Marina Stone, President of the Panhellenic Council at CSUSB and the President of Alpha Delta Pi, has led through example.
“It is my job to be a calming and stable force in my sorority, as well as being the main line of communication between the local and international chapter of ADPi,” said Stone. “Throughout the day, I’m working at my campus job and hosting meetings for my sorority, but at night I’m sewing, painting and giving myself the time to wind down.”
Not unlike many businesswomen, Stone has undertaken the task of caring for someone in her apartment. She explained that instead of picking up meals and staying at school to study, she goes home after work to cook and clean up after her younger sister.
The changes COVID-19 has made in our community has helped our leaders grow and look forward to the future. Hammond explained that this crisis has opened her eyes to how easy it is to “accommodate disabilities and illness” if people were more conscious of the role they play in other people’s health and lives.
By taking a step back during COVID-19, more women have also recognized the state of their mental health and how they can better service their psychological wellbeing.
“Women are quickly learning how to navigate the difficult terrain COVID-19 has paved for them and are beginning to be more vigilant of their mental health,” said Tayna Torres, a financial advisor at Merrill Lynch. “Besides marketing and a strong presence on social media, women are looking to meditation, reading and bonding with loved ones as a way to cope.”

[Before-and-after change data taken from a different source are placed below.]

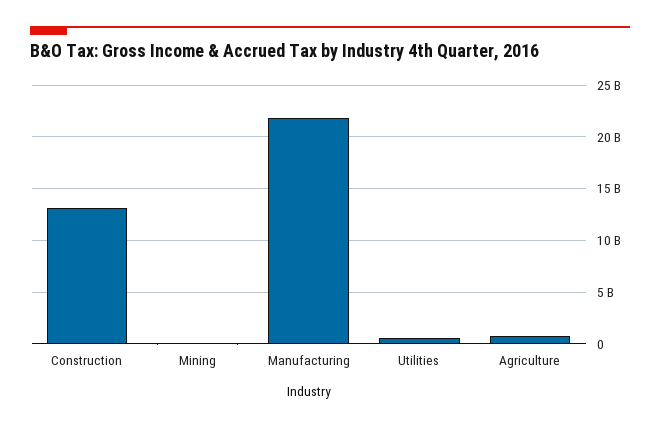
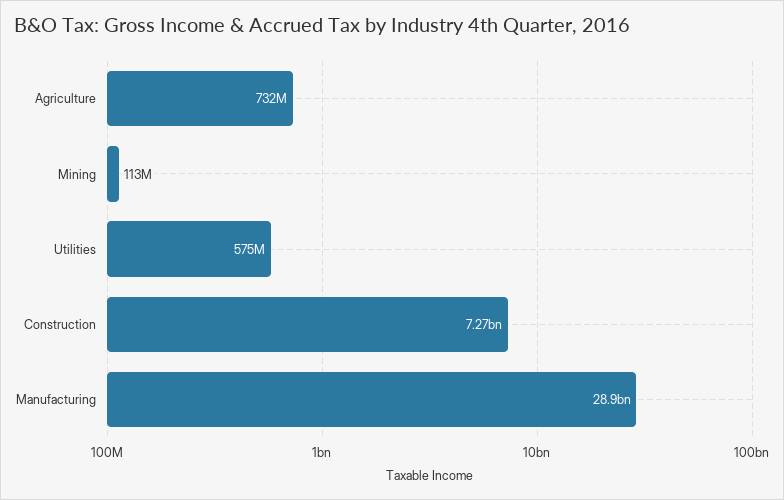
  {
-   "Construction": 13000000000,
+   "Construction": 7270000000,
    "Mining": 113000000,
-   "Manufacturing": 22000000000,
+   "Manufacturing": 28900000000,
    "Utilities": 575000000,
    "Agriculture": 732000000
  }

One of the similarities found between these women is that their support systems have helped them greatly at this time.
Stone explained that she shares recipes and conversation with Hammond at night. Hammond explained that she and other women leaders in ASI are truly engaged in the work they’re doing and support each other on each of their individual projects.
“All women business owners agree that physical distancing does not mean social distancing, so they are supporting one another in many admirable ways, and reminding themselves, it’s okay to not feel okay,” stated Tanya Torres.
Despite taking on new household responsibilities and being forced to adapt to the challenges of social distancing, our women leaders have found ways to overcome the barriers set in their path. Whether it’s taking up painting or meditating, these women have found ways to handle their own personal disappointments and issues so that they could give their communities and industries a fighting chance. Though society tells us that women cannot be effective leaders, these women are surpassing and dismantling the expectations and limitations set before them.
“As a successful business person and a woman, I do not allow what they call a ‘glass ceiling’ to stop me. I can either beat my head against that glass ceiling or go somewhere where I can succeed,” Pasky stated. “As a woman, I can let that be an excuse and let there be a limit to what I can do, but I don’t let that happen. I continue to drive change and it’s because I don’t let there be a limit on what I can do because I’m a woman.”